**Given exercise**
Change every "pose" to "camera" in the entries below and write them out again with everything else the same. Leave the pictures out of your answer.

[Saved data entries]
================================

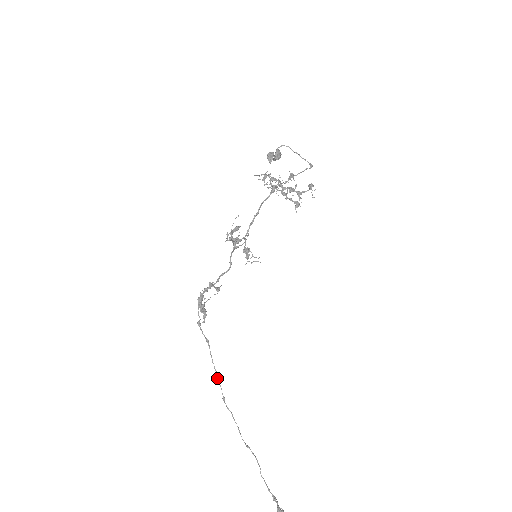
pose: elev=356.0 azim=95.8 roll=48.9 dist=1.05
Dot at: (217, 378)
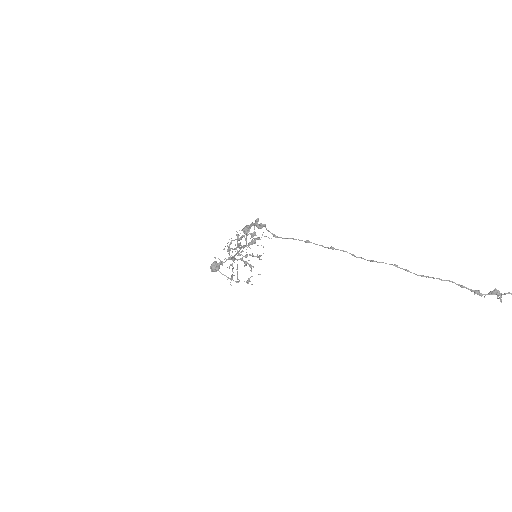
Dot at: (310, 242)
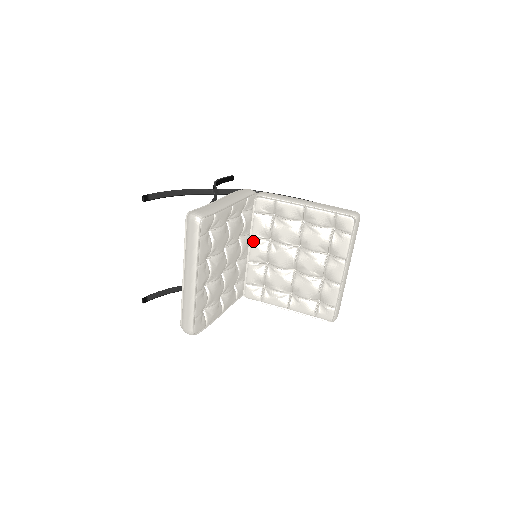
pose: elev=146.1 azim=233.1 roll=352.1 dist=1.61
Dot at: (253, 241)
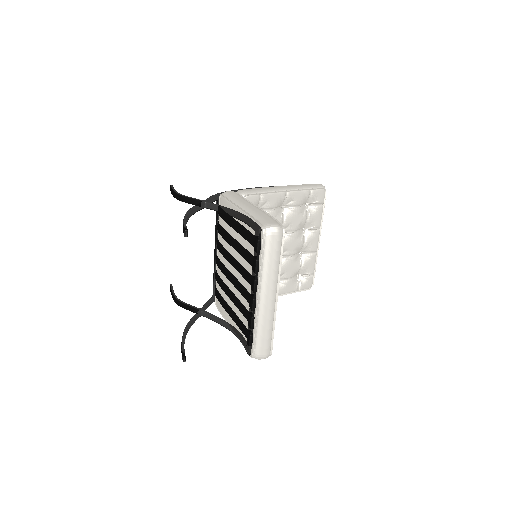
Dot at: occluded
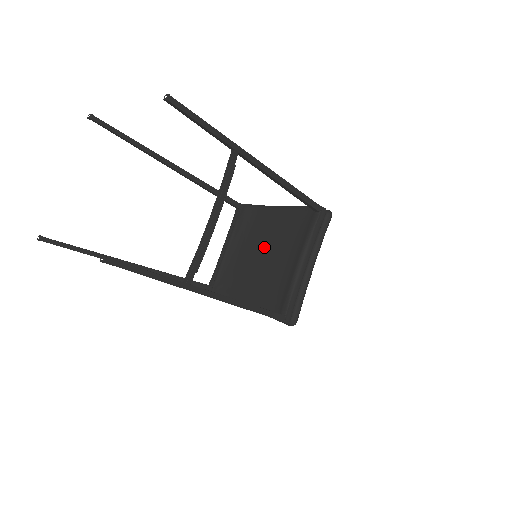
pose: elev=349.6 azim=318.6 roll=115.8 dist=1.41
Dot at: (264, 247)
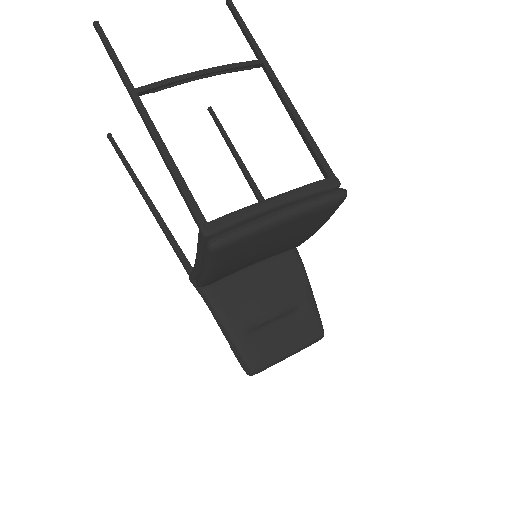
Dot at: occluded
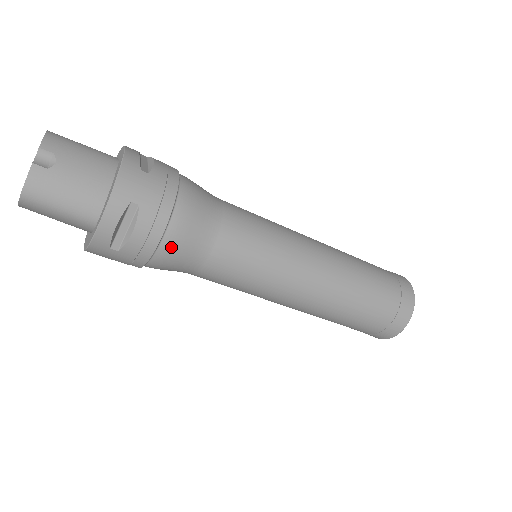
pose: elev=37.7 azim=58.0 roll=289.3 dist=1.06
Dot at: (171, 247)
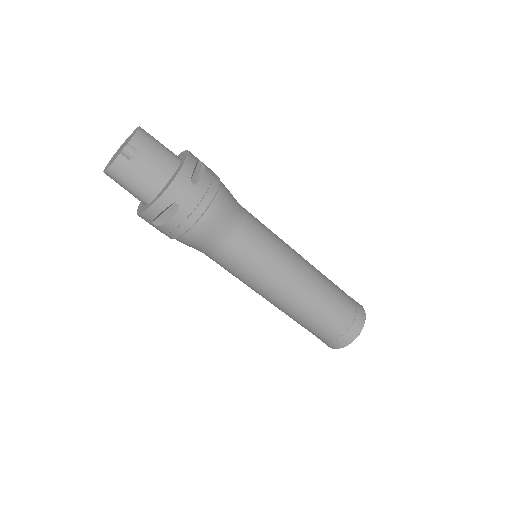
Dot at: (192, 237)
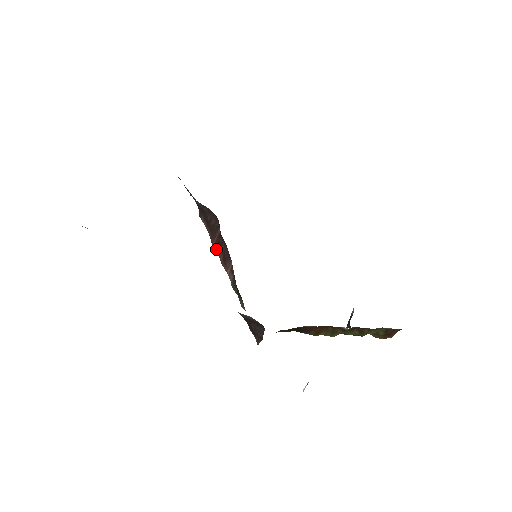
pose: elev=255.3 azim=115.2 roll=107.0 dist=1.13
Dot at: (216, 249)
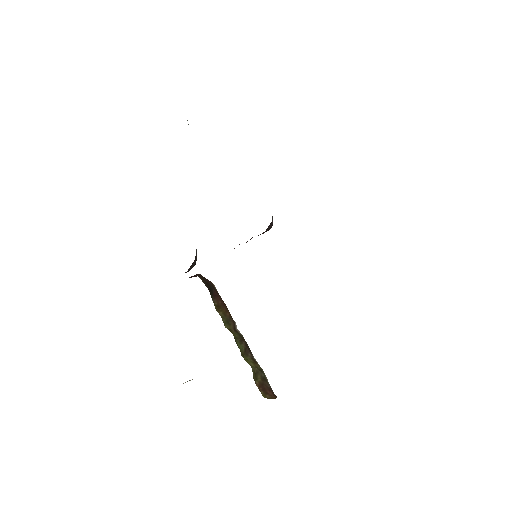
Dot at: occluded
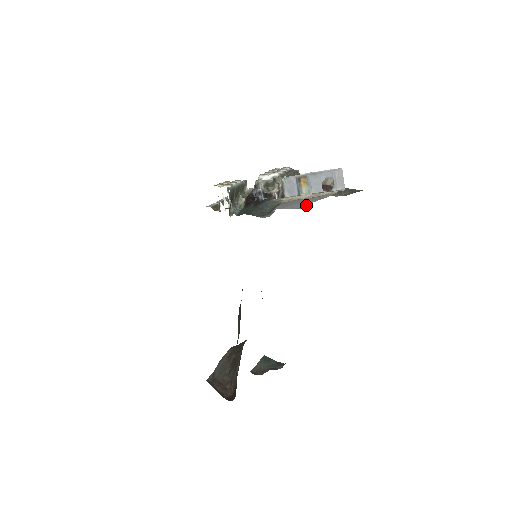
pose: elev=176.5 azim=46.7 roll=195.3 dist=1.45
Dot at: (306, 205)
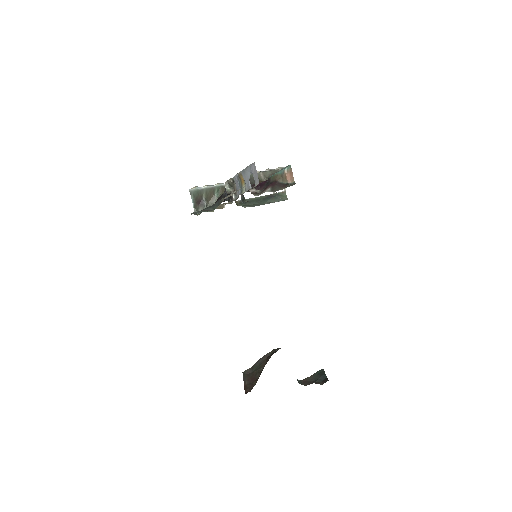
Dot at: occluded
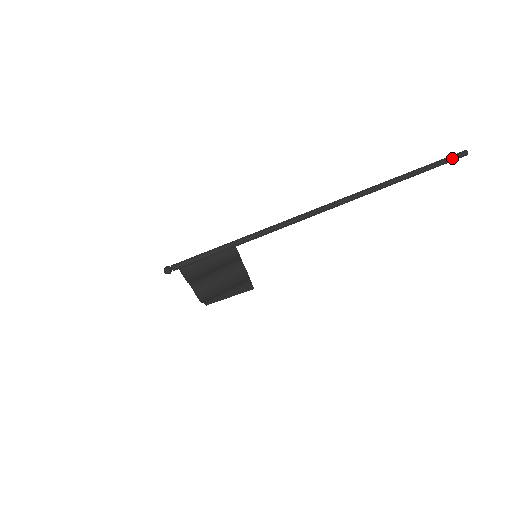
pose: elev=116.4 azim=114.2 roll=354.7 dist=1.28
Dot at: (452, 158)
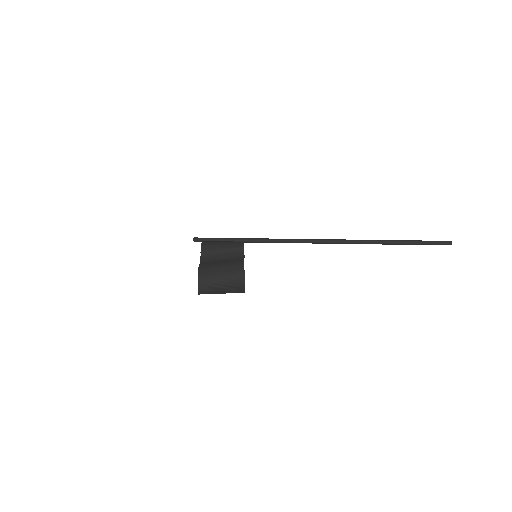
Dot at: (435, 241)
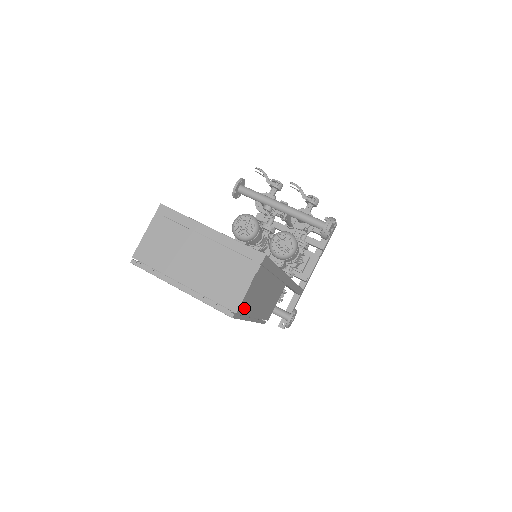
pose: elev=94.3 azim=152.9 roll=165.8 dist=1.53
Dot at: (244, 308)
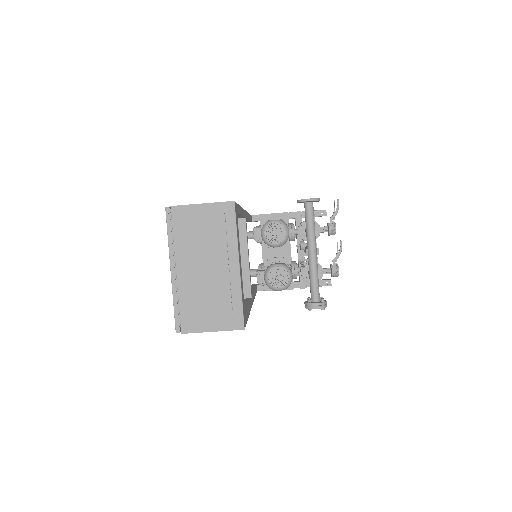
Dot at: occluded
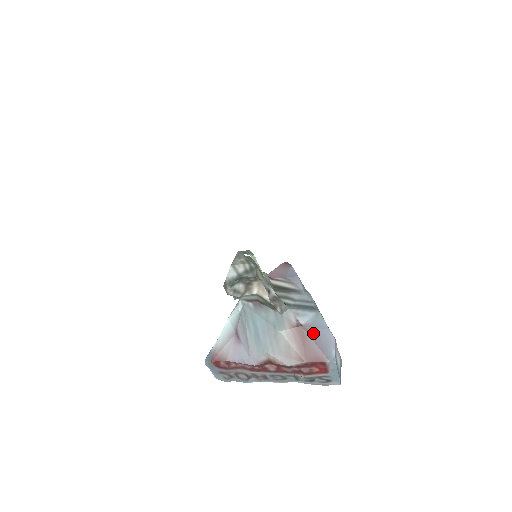
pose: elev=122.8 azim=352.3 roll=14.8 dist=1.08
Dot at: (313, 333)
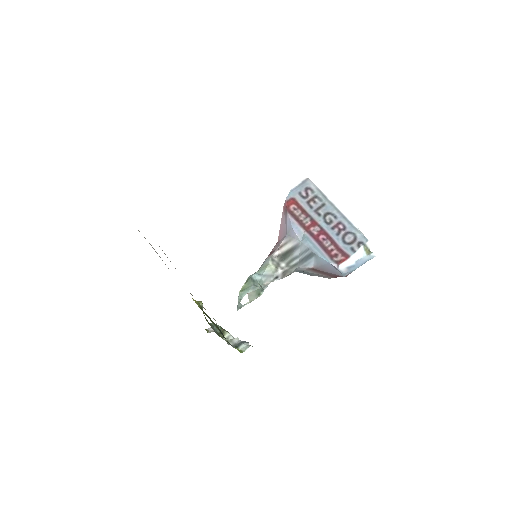
Dot at: (322, 269)
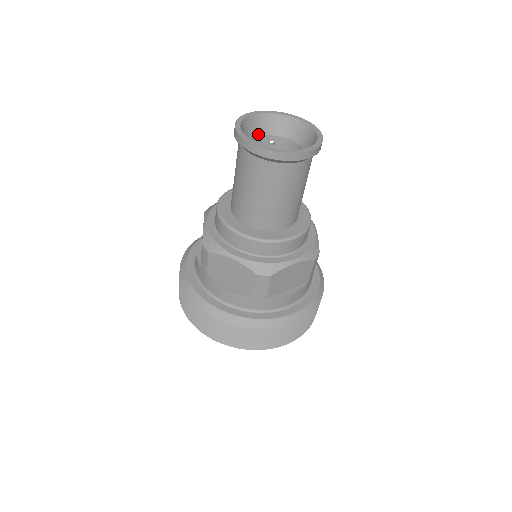
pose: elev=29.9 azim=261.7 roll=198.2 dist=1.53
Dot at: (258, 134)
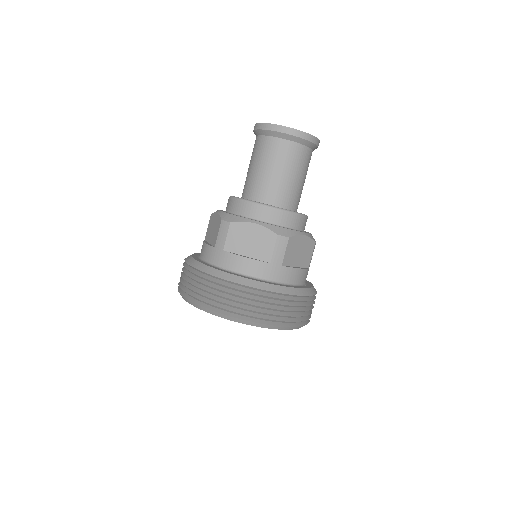
Dot at: occluded
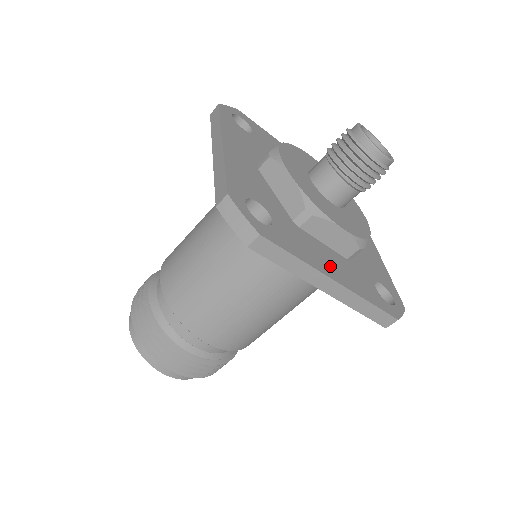
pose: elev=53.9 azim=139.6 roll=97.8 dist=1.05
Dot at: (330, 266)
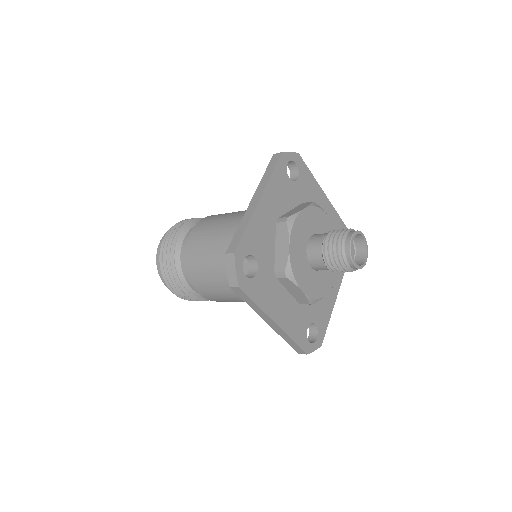
Dot at: (280, 311)
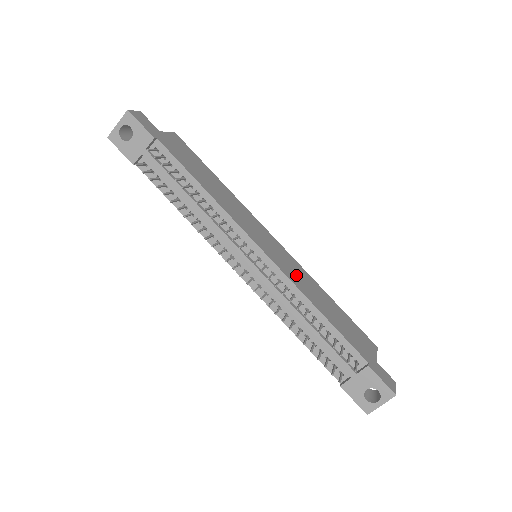
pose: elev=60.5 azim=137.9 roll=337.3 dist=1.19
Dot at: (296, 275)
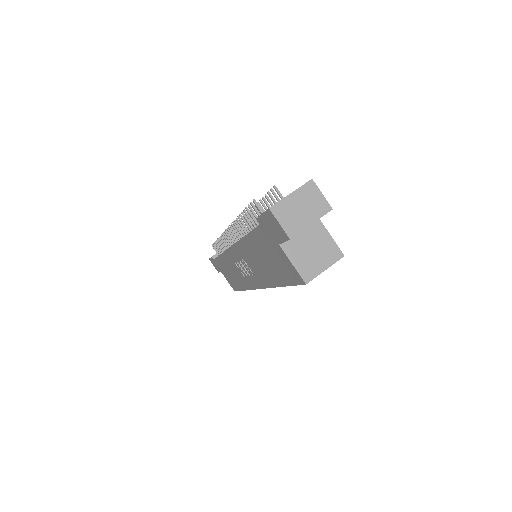
Dot at: occluded
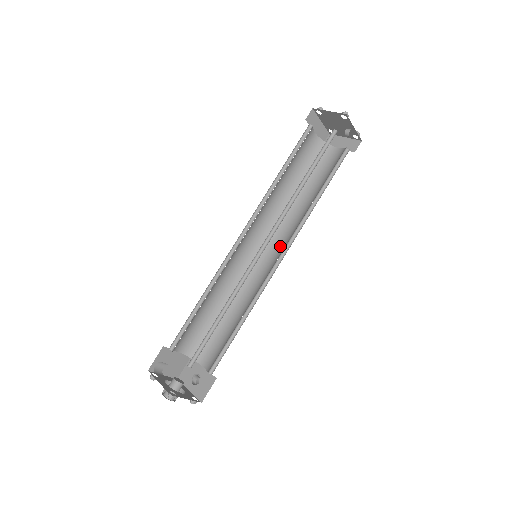
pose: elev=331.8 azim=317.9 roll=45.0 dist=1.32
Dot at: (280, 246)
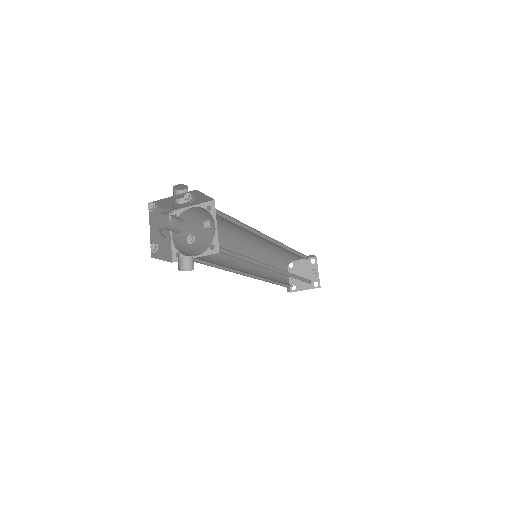
Dot at: occluded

================================

**Correct result**
camera: elev=356.0 azim=95.8 roll=48.9 dist=1.05
Dot at: (217, 378)
Dot at: (310, 242)
camera: elev=146.1 azim=233.1 roll=352.1 dist=1.61
Dot at: (253, 241)
Dot at: occluded
camera: elev=349.6 azim=318.6 roll=115.8 dist=1.41
Dot at: (264, 247)
Dot at: occluded
camera: elev=37.7 azim=58.0 roll=289.3 dist=1.06
Dot at: (171, 247)
Dot at: (192, 237)
camera: elev=255.3 azim=115.2 roll=107.0 dist=1.13
Dot at: (216, 249)
Dot at: occluded
camera: elev=176.5 azim=46.7 roll=195.3 dist=1.45
Dot at: (306, 205)
Dot at: occluded
camera: elev=116.4 azim=114.2 roll=354.7 dist=1.28
Dot at: (452, 158)
Dot at: (435, 241)
camera: elev=94.3 azim=152.9 roll=165.8 dist=1.53
Dot at: (244, 308)
Dot at: occluded
camera: elev=122.8 azim=352.3 roll=14.8 dist=1.08
Dot at: (313, 333)
Dot at: (322, 269)
camera: elev=29.9 azim=261.7 roll=198.2 dist=1.53
Dot at: (258, 134)
Dot at: occluded
camera: elev=53.9 azim=139.6 roll=97.8 dist=1.05
Dot at: (330, 266)
Dot at: (280, 311)
camera: elev=60.5 azim=137.9 roll=337.3 dist=1.19
Dot at: (296, 275)
Dot at: occluded
camera: elev=331.8 azim=317.9 roll=45.0 dist=1.32
Dot at: (280, 246)
Dot at: occluded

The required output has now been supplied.